* **Input data**
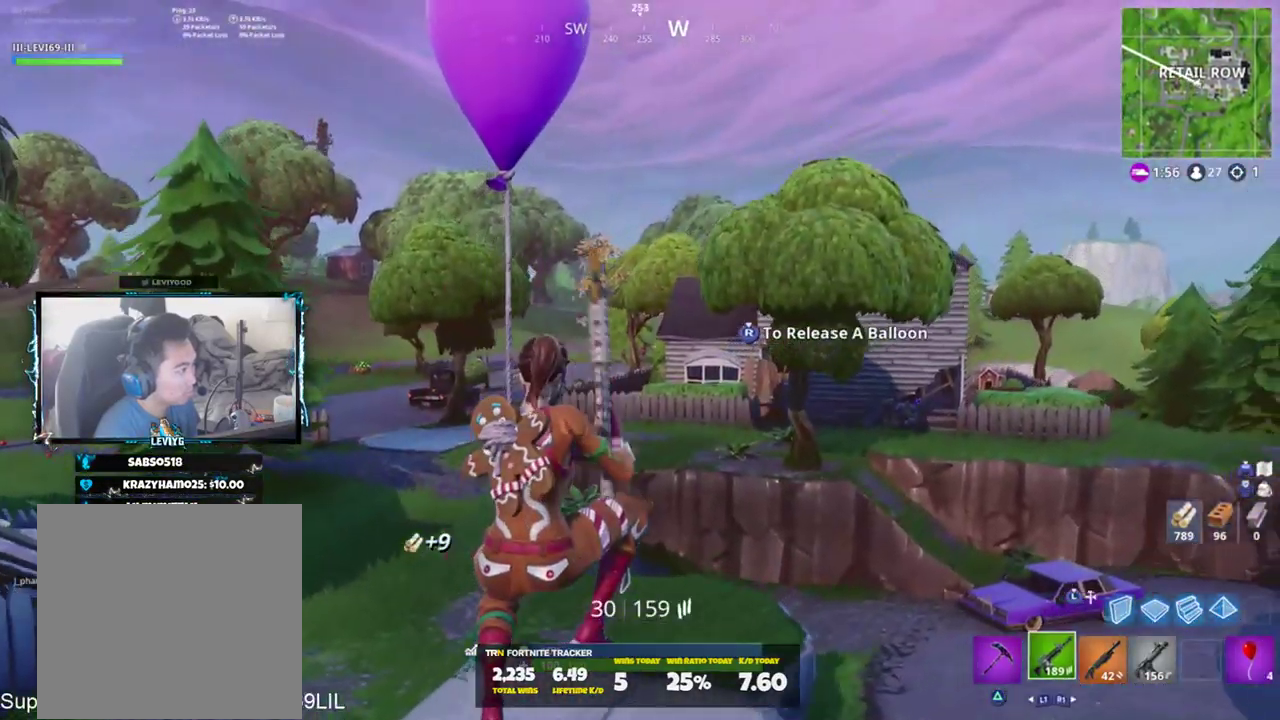
{"buttons": [], "left_stick": "down-right", "right_stick": "right", "events": [[50, "right_stick", "up-left"], [284, "right_stick", "center"], [484, "right_stick", "right"]]}
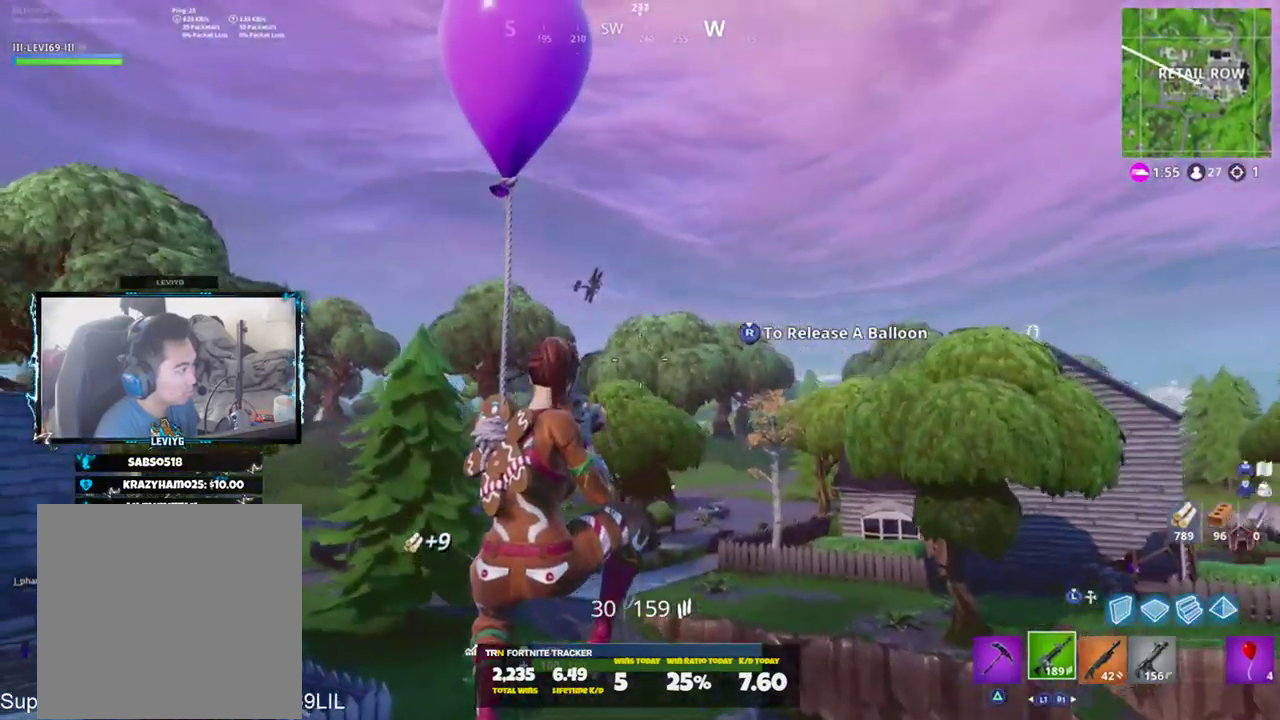
{"buttons": [], "left_stick": "up-right", "right_stick": "center", "events": [[83, "right_stick", "down-right"], [117, "left_stick", "right"], [217, "left_stick", "up-right"], [417, "right_stick", "center"]]}
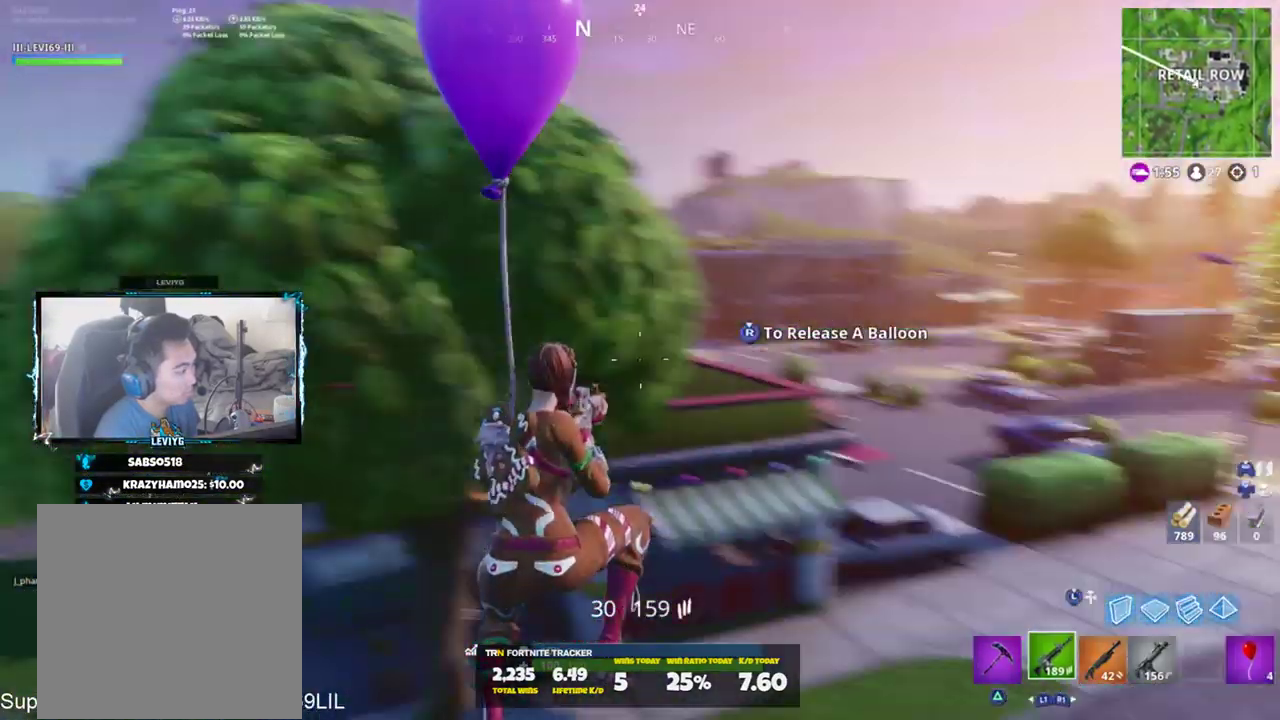
{"buttons": [], "left_stick": "up-right", "right_stick": "center", "events": []}
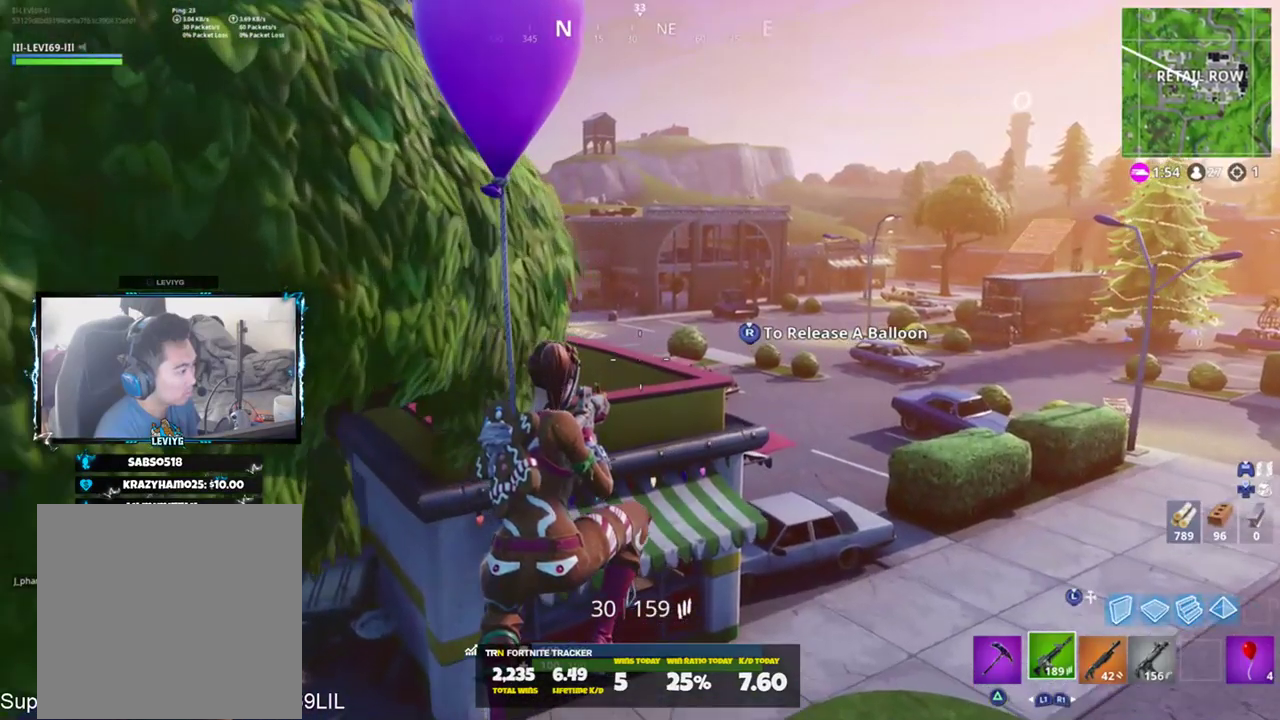
{"buttons": [], "left_stick": "up", "right_stick": "center", "events": [[234, "right_stick", "up-right"], [334, "left_stick", "up"], [367, "right_stick", "center"]]}
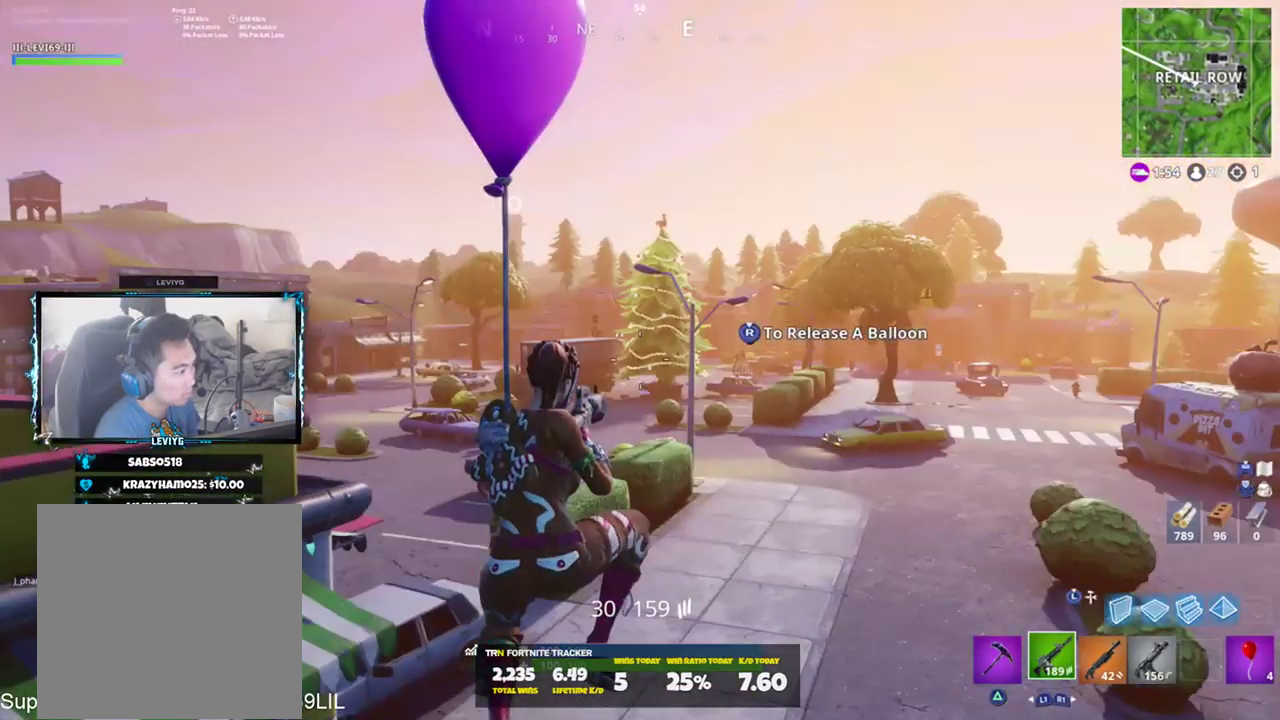
{"buttons": [], "left_stick": "up", "right_stick": "center", "events": []}
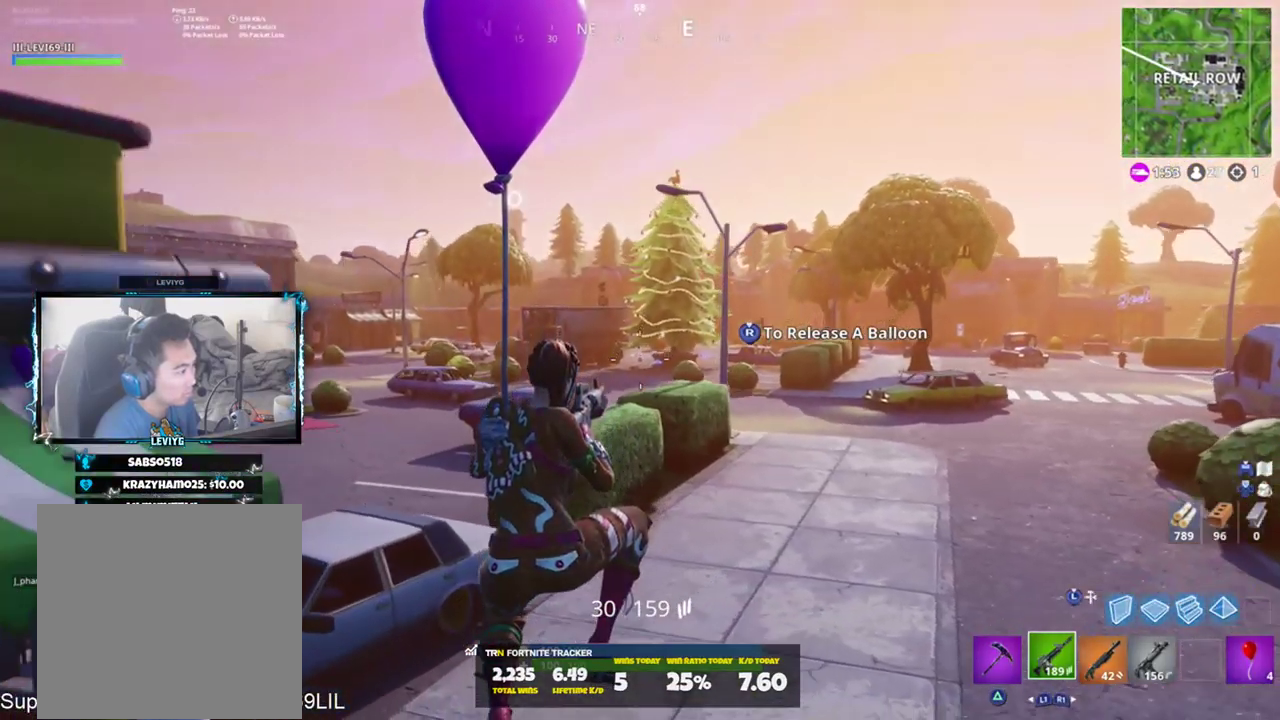
{"buttons": [], "left_stick": "up", "right_stick": "center", "events": [[267, "right_stick", "down-right"], [300, "CROSS", "down"], [401, "CROSS", "up"], [434, "right_stick", "center"]]}
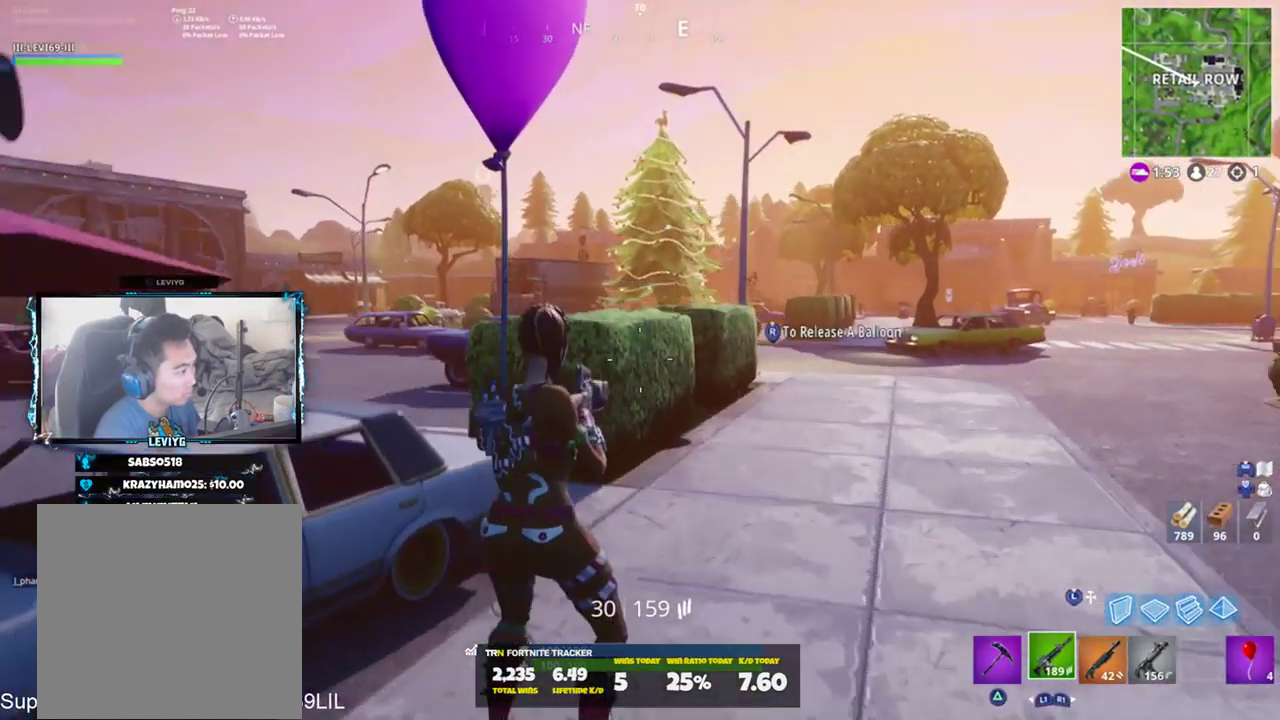
{"buttons": [], "left_stick": "up", "right_stick": "center", "events": []}
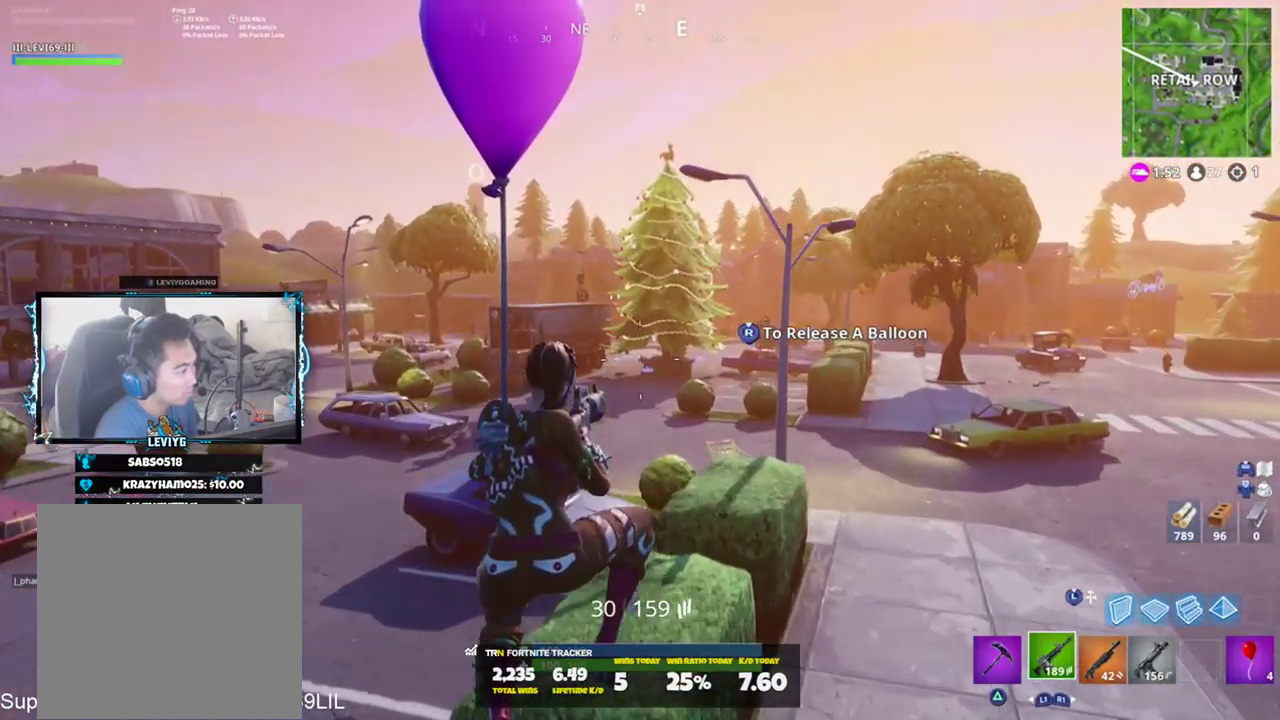
{"buttons": [], "left_stick": "up", "right_stick": "center", "events": []}
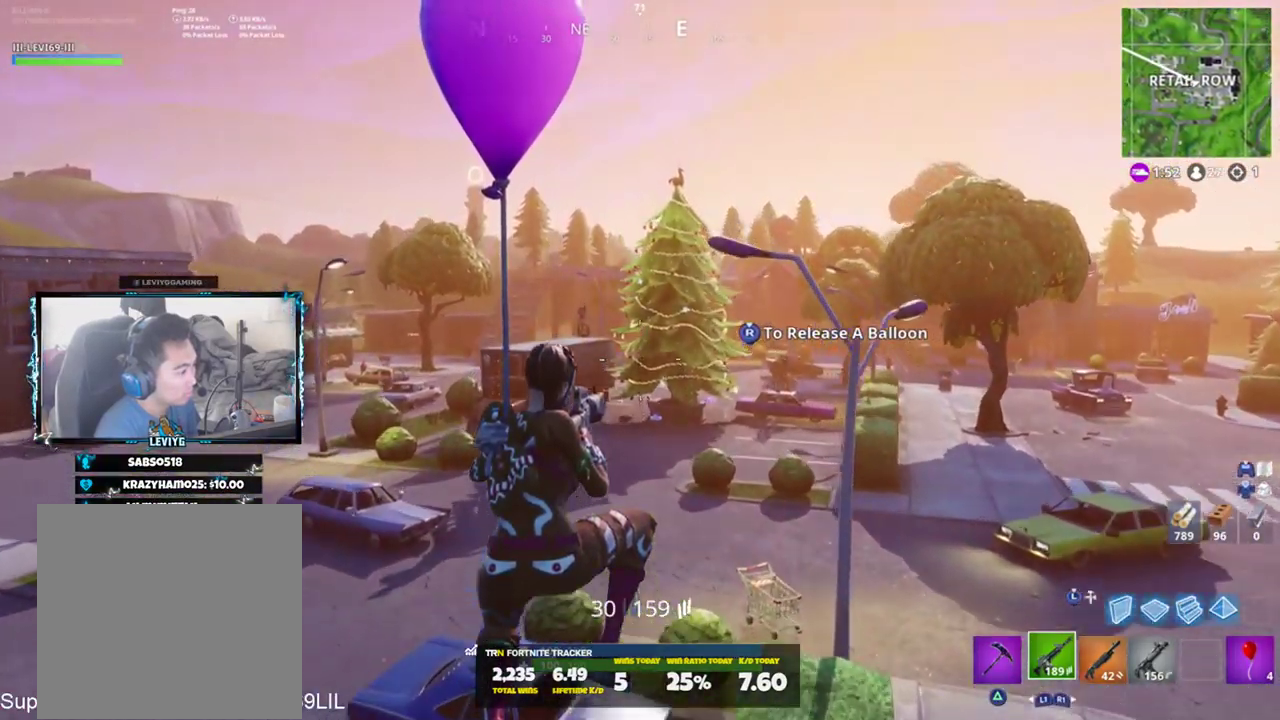
{"buttons": [], "left_stick": "up", "right_stick": "center", "events": []}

* **Requirement**
A verbatim retyping of the listing, without any pictures, is the expected answer.

* **Solution to the exercise**
{"buttons": [], "left_stick": "down-right", "right_stick": "right", "events": [[50, "right_stick", "up-left"], [284, "right_stick", "center"], [484, "right_stick", "right"]]}
{"buttons": [], "left_stick": "up-right", "right_stick": "center", "events": [[83, "right_stick", "down-right"], [117, "left_stick", "right"], [217, "left_stick", "up-right"], [417, "right_stick", "center"]]}
{"buttons": [], "left_stick": "up-right", "right_stick": "center", "events": []}
{"buttons": [], "left_stick": "up", "right_stick": "center", "events": [[234, "right_stick", "up-right"], [334, "left_stick", "up"], [367, "right_stick", "center"]]}
{"buttons": [], "left_stick": "up", "right_stick": "center", "events": []}
{"buttons": [], "left_stick": "up", "right_stick": "center", "events": [[267, "right_stick", "down-right"], [300, "CROSS", "down"], [401, "CROSS", "up"], [434, "right_stick", "center"]]}
{"buttons": [], "left_stick": "up", "right_stick": "center", "events": []}
{"buttons": [], "left_stick": "up", "right_stick": "center", "events": []}
{"buttons": [], "left_stick": "up", "right_stick": "center", "events": []}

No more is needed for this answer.